I believe that a clearer narrative would have focused on the dataset and the evaluation, while benchmarking several existing models on this data, which would leave even more room for discussing in depth the challenges of creating audio understanding datasets.

Ans. Thank you for the suggestion. We did benchmark the strongest fully open-source LALM with available training code—GAMA—on our dataset. As shown in Table 5, simply introducing new data is insufficient to significantly improve audio understanding performance.

Our results highlight that it is the combination of better audio perception (via stronger audio encoder), the cross-attention architecture, and curriculum learning that leads to meaningful improvements. This holistic approach is critical for the unique challenges posed by long audio understanding. Moreover, our architecture choice of cross-attention also supports our first exploration of tackling long-form audio reasoning . Section 3.2 of the paper details how our cross-attention mechanism offers a more efficient and effective alternative to prefix-based architectures, avoiding the quadratic time complexity that arises from increasing context length in standard attention mechanisms.

On contributions beyond just data (AudioSkills)

  • Efficiency in long audio modeling: Section 3.2 explains how our AF2 module acts as an effective alternative to prefix-based architectures for long audio inputs. By leveraging cross-attention instead of increasing context length, we avoid the quadratic time complexity associated with standard attention mechanisms

  • Dynamic batching for efficient training: As described in Appendix H.2, we introduce a dynamic batching strategy based on audio length.
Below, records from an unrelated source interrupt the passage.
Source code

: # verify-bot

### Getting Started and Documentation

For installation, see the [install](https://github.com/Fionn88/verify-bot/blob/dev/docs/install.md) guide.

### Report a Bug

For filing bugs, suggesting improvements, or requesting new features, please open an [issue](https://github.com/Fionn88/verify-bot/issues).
This significantly reduces padding, improves training efficiency, and yields faster convergence with better model performance.

  • Superiority of cross-attention over prefix tuning: Section 6.5 demonstrates that cross-attention outperforms prefix tuning on the same dataset, indicating its effectiveness for audio-text alignment and long-context understanding.
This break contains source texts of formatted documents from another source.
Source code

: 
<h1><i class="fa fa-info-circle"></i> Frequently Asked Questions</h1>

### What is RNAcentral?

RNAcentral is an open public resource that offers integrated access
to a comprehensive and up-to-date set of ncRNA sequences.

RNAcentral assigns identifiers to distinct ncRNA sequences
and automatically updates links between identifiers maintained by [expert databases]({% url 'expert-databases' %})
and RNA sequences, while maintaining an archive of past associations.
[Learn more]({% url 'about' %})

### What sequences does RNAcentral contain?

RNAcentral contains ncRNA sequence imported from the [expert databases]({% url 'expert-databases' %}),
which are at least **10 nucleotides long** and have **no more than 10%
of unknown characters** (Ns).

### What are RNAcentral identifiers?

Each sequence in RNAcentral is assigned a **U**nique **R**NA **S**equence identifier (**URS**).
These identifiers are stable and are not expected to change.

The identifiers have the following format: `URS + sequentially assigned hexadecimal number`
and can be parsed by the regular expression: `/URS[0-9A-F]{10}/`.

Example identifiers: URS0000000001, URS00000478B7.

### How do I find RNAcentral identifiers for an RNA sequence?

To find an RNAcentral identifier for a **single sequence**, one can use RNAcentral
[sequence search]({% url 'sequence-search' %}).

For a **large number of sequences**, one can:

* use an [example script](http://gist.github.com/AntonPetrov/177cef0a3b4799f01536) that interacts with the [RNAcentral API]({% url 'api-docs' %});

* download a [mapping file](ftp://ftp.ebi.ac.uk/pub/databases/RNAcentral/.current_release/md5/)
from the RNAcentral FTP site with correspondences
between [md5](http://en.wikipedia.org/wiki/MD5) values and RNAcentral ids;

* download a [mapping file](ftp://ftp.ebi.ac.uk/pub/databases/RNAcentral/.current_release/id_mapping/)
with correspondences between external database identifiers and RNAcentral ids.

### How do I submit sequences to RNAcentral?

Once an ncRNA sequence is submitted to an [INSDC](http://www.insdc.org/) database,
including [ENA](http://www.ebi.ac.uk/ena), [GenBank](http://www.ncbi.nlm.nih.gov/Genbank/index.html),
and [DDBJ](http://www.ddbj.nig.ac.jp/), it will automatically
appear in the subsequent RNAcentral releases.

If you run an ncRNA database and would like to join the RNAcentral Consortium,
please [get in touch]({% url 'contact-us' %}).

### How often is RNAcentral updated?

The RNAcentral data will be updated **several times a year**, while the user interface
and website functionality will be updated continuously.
  • Curriculum learning strategy: In Section 6.7, we compare 10 training schedules and show that our proposed curriculum learning strategy consistently achieves the best performance. We further highlight a counterintuitive insight: fine-tuning the language model weights degrades performance, and curriculum design is crucial for reasoning over long-form audio.
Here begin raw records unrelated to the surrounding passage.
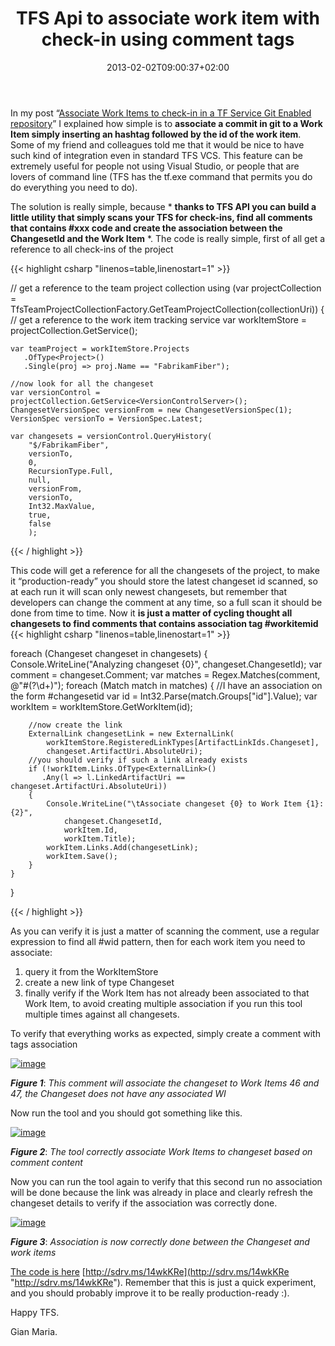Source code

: ﻿---
title: "TFS Api to associate work item with check-in using comment tags"
description: ""
date: 2013-02-02T09:00:37+02:00
draft: false
tags: [Tfs]
categories: [Tfs]
---
In my post “[Associate Work Items to check-in in a TF Service Git Enabled repository](http://www.codewrecks.com/blog/index.php/2013/01/31/associate-work-items-to-check-in-in-a-tf-service-git-enabled-repository/)” I explained how simple is to  **associate a commit in git to a Work Item simply inserting an hashtag followed by the id of the work item**. Some of my friend and colleagues told me that it would be nice to have such kind of integration even in standard TFS VCS. This feature can be extremely useful for people not using Visual Studio, or people that are lovers of command line (TFS has the tf.exe command that permits you do do everything you need to do).

The solution is really simple, because * **thanks to TFS API you can build a little utility that simply scans your TFS for check-ins, find all comments that contains #xxx code and create the association between the ChangesetId and the Work Item** *. The code is really simple, first of all get a reference to all check-ins of the project

{{< highlight csharp "linenos=table,linenostart=1" >}}


// get a reference to the team project collection
using (var projectCollection = TfsTeamProjectCollectionFactory.GetTeamProjectCollection(collectionUri))
{
    // get a reference to the work item tracking service
    var workItemStore = projectCollection.GetService<WorkItemStore>();

    var teamProject = workItemStore.Projects
       .OfType<Project>()
       .Single(proj => proj.Name == "FabrikamFiber");

    //now look for all the changeset
    var versionControl = projectCollection.GetService<VersionControlServer>();
    ChangesetVersionSpec versionFrom = new ChangesetVersionSpec(1);
    VersionSpec versionTo = VersionSpec.Latest;

    var changesets = versionControl.QueryHistory(
        "$/FabrikamFiber",
        versionTo,
        0,
        RecursionType.Full,
        null,
        versionFrom,
        versionTo,
        Int32.MaxValue,
        true,
        false
        );

{{< / highlight >}}

This code will get a reference for all the changesets of the project, to make it “production-ready” you should store the latest changeset id scanned, so at each run it will scan only newest changesets, but remember that developers can change the comment at any time, so a full scan it should be done from time to time. Now it  **is just a matter of cycling thought all changesets to find comments that contains association tag #workitemid** {{< highlight csharp "linenos=table,linenostart=1" >}}


foreach (Changeset changeset in changesets)
{
    Console.WriteLine("Analyzing changeset {0}", changeset.ChangesetId);
    var comment = changeset.Comment;
    var matches = Regex.Matches(comment, @"#(?<id>\d+)");
    foreach (Match match in matches)
    {
        //I have an association on the form #changesetid
        var id = Int32.Parse(match.Groups["id"].Value);
        var workItem = workItemStore.GetWorkItem(id);

        //now create the link
        ExternalLink changesetLink = new ExternalLink(
            workItemStore.RegisteredLinkTypes[ArtifactLinkIds.Changeset],
            changeset.ArtifactUri.AbsoluteUri);
        //you should verify if such a link already exists
        if (!workItem.Links.OfType<ExternalLink>()
           .Any(l => l.LinkedArtifactUri == changeset.ArtifactUri.AbsoluteUri))
        {
            Console.WriteLine("\tAssociate changeset {0} to Work Item {1}:{2}", 
                changeset.ChangesetId,
                workItem.Id,
                workItem.Title);
            workItem.Links.Add(changesetLink);
            workItem.Save();
        }
    }
}

{{< / highlight >}}

As you can verify it is just a matter of scanning the comment, use a regular expression to find all #wid pattern, then for each work item you need to associate:

1. query it from the WorkItemStore
2. create a new link of type Changeset
3. finally verify if the Work Item has not already been associated to that Work Item, to avoid creating multiple association if you run this tool multiple times against all changesets.

To verify that everything works as expected, simply create a comment with tags association

[![image](https://www.codewrecks.com/blog/wp-content/uploads/2013/02/image_thumb3.png "image")](https://www.codewrecks.com/blog/wp-content/uploads/2013/02/image3.png)

 ***Figure 1***: *This comment will associate the changeset to Work Items 46 and 47, the Changeset does not have any associated WI*

Now run the tool and you should got something like this.

[![image](https://www.codewrecks.com/blog/wp-content/uploads/2013/02/image_thumb4.png "image")](https://www.codewrecks.com/blog/wp-content/uploads/2013/02/image4.png)

 ***Figure 2***: *The tool correctly associate Work Items to changeset based on comment content*

Now you can run the tool again to verify that this second run no association will be done because the link was already in place and clearly refresh the changeset details to verify if the association was correctly done.

[![image](https://www.codewrecks.com/blog/wp-content/uploads/2013/02/image_thumb5.png "image")](https://www.codewrecks.com/blog/wp-content/uploads/2013/02/image5.png)

 ***Figure 3***: *Association is now correctly done between the Changeset and work items*

[The code is here](http://sdrv.ms/14wkKRe) [http://sdrv.ms/14wkKRe](http://sdrv.ms/14wkKRe "http://sdrv.ms/14wkKRe"). Remember that this is just a quick experiment, and you should probably improve it to be really production-ready :).

Happy TFS.

Gian Maria.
  • High-quality data over large models: Finally, Section 6.6 shows that training smaller LLMs on high-quality audio-text data results in performance that matches or exceeds that of larger LLMs trained on lower-quality data—underscoring the importance of data quality over model size for audio reasoning.

  • Long audio modeling: (also acknowledged by the reviewer) We explore long audio reasoning for the first time and make attempts to build training and benchmarking datasets for this purpose.

  • A proof that better and robust audio representations can improve performance: Table 3 highlights that AF-CLAP improves Audio Flamningo 2 performance across benchmarks. Beyond the chosen benchmarks (primalrity taken from literature), as also mentioned in Section 3.1.1, AF-CLAP may help Audio Flamningo 2 performance in various real-world scenarios by expanding its breadth of audio understanding (e.g., home sounds). Finally, robust representations also help our UnusualQA task (in demo) as the representations capture fine-grained information about the input audio.

最终决定

Audio Flamingo 2 (AF2) describes training and evaluating an audio LM with improved synthetic language data, as introduced via LongAudio, LongAudioBench, and AudioSkills. The former addresses gaps in long-context evals, the latter a training dataset for reasoning over audio they shared with submission. While the architecture and curriculum are less novel (R1, R3), the datasets and focus are, plus results are SOTA over many experiments (all reviewers). Improvements due to arch choices, data quality, and scaling are analyzed. Speech content is out of scope (R2) but this is declared. Thorough experiments and new datasets (albeit synthetic w/ synthetic filtering; R2) are a benefit to machine learning, so with the reviewers I support acceptance.

(PS: Though not visible to authors, R4 writes the QA sample and author rebuttal addressed their concerns.)